L’actualité de la crise : LE ROYAUME DES ILLUSIONS ET LA PORTÉE DE L’INDIGNATION, par François Leclerc

Billet invité

Chacun a le nez sur sa crise. Les Européens d’un côté, les Américains de l’autre, sans omettre les Japonais. Au-delà des frontières de ce monde qualifié d’Occidental, les pays émergents subissent le contre coup de la crise des autres.

Au nombre de toutes les illusions qui sont propagées – elles ne manquent pas – celle qui veut croire que chacun aurait dans son petit coin la solution à ses propres problèmes est une des plus répandues et des plus fausses. Les crises régionales ne sont certes pas identiques, leurs contextes étant différents, mais elles sont de même origine.

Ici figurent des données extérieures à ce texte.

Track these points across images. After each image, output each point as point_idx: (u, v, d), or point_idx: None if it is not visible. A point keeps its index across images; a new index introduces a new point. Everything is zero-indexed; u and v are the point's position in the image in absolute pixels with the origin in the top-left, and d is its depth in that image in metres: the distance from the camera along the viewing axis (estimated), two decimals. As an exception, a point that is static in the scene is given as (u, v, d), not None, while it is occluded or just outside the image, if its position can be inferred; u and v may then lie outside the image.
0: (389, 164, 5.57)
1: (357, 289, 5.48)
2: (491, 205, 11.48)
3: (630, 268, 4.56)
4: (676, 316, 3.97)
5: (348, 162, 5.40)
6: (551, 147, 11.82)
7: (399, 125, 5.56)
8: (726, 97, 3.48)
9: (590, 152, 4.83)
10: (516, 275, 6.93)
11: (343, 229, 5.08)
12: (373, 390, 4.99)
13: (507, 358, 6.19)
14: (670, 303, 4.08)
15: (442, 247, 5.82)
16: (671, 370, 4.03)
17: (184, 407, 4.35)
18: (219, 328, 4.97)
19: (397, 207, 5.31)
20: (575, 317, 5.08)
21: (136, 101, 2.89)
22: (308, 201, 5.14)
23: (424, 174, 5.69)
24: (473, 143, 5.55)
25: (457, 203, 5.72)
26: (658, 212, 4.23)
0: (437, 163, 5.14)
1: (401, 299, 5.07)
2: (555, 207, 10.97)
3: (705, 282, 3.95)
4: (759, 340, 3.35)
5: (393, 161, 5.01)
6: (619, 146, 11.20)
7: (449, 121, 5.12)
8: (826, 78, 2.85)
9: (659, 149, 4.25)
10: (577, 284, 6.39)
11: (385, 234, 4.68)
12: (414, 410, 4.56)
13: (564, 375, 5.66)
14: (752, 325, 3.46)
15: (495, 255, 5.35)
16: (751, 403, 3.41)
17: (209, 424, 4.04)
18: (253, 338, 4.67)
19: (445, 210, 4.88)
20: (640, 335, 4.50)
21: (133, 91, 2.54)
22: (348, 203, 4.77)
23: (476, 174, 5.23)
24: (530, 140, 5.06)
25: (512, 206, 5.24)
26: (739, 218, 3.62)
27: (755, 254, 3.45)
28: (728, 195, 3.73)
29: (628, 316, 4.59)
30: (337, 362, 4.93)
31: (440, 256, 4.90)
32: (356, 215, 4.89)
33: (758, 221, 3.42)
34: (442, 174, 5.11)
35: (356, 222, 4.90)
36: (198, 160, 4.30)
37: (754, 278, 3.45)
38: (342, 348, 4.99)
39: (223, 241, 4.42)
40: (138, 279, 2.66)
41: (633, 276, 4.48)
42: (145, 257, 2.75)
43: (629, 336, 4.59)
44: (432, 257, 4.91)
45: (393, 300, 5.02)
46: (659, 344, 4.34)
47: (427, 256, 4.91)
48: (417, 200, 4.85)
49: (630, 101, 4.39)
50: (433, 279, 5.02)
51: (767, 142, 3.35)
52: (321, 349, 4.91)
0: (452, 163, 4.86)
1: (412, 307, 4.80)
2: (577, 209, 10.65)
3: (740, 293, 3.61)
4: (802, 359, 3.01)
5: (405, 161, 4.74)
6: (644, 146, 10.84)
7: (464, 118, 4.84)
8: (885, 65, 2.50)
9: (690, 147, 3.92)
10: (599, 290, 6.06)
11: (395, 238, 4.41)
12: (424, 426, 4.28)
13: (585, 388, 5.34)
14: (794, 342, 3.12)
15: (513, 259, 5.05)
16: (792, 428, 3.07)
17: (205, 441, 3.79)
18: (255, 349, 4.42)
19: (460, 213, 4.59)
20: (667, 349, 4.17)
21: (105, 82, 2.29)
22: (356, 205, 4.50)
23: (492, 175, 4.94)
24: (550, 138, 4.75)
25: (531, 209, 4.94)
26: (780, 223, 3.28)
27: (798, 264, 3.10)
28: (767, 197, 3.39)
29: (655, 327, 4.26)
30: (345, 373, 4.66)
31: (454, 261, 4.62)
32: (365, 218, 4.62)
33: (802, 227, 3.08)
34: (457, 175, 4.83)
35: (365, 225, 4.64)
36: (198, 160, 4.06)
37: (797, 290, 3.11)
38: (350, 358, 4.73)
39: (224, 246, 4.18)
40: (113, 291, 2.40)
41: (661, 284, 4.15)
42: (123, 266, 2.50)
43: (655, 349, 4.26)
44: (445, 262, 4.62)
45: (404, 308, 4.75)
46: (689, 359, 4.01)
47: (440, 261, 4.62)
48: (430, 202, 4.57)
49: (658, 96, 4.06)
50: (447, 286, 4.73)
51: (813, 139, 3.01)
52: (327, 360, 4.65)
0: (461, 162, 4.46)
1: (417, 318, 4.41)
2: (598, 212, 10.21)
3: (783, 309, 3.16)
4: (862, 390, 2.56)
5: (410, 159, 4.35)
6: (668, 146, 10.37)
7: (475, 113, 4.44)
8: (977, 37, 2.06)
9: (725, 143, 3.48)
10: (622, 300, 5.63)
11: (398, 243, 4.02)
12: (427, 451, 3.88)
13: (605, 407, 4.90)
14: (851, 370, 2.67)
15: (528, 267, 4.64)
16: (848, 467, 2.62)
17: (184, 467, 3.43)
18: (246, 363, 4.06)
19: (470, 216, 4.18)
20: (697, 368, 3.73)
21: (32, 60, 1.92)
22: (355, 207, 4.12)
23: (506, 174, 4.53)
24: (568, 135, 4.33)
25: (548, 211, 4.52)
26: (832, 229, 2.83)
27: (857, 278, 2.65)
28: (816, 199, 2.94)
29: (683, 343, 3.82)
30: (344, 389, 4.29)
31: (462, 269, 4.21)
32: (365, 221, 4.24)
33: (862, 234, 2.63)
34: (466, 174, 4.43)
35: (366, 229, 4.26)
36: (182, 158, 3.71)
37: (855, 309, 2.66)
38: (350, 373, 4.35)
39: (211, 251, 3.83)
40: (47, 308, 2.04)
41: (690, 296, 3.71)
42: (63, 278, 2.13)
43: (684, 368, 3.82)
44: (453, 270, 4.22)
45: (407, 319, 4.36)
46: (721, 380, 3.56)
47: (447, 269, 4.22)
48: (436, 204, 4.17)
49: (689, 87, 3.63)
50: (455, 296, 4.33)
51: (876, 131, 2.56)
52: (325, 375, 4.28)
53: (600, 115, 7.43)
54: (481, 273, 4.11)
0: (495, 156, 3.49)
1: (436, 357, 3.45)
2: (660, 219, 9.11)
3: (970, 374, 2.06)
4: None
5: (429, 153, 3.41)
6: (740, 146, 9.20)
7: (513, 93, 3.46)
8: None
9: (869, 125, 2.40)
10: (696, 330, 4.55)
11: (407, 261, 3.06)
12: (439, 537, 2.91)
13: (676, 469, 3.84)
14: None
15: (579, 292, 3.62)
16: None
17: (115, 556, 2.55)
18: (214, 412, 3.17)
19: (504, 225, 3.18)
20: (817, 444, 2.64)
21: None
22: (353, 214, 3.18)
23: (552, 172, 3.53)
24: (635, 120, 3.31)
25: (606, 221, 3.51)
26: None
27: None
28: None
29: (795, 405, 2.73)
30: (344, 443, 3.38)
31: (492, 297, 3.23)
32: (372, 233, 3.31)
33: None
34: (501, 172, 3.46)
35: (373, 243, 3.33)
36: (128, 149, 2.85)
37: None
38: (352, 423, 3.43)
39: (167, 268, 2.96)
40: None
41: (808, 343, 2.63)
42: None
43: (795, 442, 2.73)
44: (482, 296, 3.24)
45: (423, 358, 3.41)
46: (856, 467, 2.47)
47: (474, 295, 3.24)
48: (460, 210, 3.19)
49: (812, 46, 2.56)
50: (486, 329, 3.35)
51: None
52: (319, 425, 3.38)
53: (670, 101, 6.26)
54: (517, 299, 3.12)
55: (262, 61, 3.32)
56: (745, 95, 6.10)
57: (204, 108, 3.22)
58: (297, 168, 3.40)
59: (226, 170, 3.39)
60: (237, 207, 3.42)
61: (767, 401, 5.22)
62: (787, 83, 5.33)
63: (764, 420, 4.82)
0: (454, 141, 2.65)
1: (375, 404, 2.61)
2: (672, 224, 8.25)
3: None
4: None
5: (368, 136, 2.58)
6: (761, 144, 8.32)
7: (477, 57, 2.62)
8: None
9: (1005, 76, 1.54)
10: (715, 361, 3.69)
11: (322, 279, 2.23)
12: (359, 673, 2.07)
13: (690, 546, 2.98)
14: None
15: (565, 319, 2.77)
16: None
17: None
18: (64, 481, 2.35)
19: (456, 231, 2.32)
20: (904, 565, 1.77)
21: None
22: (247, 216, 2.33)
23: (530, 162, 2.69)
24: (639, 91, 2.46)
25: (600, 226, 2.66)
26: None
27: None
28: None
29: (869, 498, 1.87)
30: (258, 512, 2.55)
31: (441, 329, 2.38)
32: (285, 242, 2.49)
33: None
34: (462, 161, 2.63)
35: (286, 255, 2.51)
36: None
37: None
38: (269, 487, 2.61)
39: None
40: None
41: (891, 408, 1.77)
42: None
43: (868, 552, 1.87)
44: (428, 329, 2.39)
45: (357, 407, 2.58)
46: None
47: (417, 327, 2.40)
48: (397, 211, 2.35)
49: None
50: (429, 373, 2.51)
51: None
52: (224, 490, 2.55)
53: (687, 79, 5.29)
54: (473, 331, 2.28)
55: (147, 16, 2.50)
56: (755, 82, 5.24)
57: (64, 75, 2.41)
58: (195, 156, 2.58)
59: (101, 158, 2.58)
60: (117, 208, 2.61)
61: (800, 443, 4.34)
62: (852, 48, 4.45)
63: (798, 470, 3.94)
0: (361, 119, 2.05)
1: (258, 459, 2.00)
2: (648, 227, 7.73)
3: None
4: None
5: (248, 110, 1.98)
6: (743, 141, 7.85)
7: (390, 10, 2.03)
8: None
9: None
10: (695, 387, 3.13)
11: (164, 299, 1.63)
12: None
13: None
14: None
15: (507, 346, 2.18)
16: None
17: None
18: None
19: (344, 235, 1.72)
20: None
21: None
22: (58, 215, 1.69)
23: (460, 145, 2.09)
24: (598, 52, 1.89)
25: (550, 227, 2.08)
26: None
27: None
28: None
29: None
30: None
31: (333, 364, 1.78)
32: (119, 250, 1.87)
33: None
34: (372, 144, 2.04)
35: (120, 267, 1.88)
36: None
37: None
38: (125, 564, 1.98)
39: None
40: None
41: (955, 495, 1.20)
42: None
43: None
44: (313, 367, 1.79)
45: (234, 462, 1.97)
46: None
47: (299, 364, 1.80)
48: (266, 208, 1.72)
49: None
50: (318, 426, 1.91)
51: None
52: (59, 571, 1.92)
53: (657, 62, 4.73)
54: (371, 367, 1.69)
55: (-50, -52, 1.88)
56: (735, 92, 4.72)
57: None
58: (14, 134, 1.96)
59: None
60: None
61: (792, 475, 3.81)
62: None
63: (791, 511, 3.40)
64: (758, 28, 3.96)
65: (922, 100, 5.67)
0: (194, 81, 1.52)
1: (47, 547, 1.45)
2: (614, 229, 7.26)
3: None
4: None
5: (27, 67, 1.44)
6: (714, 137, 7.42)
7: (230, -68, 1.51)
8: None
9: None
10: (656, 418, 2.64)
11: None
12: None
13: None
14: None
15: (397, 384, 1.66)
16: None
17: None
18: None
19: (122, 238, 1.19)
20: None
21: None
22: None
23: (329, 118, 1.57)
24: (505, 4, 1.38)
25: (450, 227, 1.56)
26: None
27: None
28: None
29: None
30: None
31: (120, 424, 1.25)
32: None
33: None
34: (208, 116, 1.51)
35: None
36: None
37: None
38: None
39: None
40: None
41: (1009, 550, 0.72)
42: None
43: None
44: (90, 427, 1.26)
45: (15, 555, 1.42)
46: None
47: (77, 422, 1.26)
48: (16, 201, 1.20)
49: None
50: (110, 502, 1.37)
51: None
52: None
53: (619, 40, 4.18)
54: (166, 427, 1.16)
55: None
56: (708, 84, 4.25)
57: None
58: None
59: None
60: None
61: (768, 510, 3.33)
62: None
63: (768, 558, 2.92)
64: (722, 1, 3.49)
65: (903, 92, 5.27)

Elles appellent donc une réponse d’ensemble, que l’on est loin d’entendre souvent formulée.

La prochaine nomination d’un nouveau directeur général du FMI illustre on ne peut plus crûment le fait que les vrais enjeux ne sont pas publiquement débattus. L’attention se porte sur la nationalité des candidats, mais pas sur leurs intentions, sur l’orientation qu’ils proposent pour le FMI. Tout au plus parle-t-on de sa gouvernance.

Le risque est grand que ce qui avait été entamé ne soit remis en cause, ou au moins retardé. Sans le clamer sur les toits, le FMI se positionnait discrètement afin de devenir l’artisan d’un nouvel ordre monétaire, une sorte de banque centrale mondiale en mesure de régler le problème qui ravage toute l’économie occidentale : la dette, dont on ne sait plus comment se débarrasser et que l’on voudrait recommencer à produire. Tout confondue, elle est l’addition de la dette « publique » avec la « privée », si la distinction a un sens, car on a vu comment les vases étaient communicants – à sens unique – quand cela s’est révélé indispensable à la survie du système.

L’émergence d’un nouvel ordre monétaire sanctionnant la fin du rôle prédominant du dollar et l’arrivée d’un cocktail de devises incluant au moins le yuan chinois et l’euro est une longue voie sinueuse qui s’est finalement imposée, tout en étant repoussée. Moins clair est le savant mécanisme permettant de tirer un trait sur la montagne de dette que ce même système a produit et qui n’est définitivement plus remboursable. Plus limité au modeste – quoique conséquent – niveau du marché immobilier américain, mais à l’échelle de l’ensemble des grands acteurs privés et publics qui interviennent sur ce que l’on a coutume d’appeler les marchés mondiaux.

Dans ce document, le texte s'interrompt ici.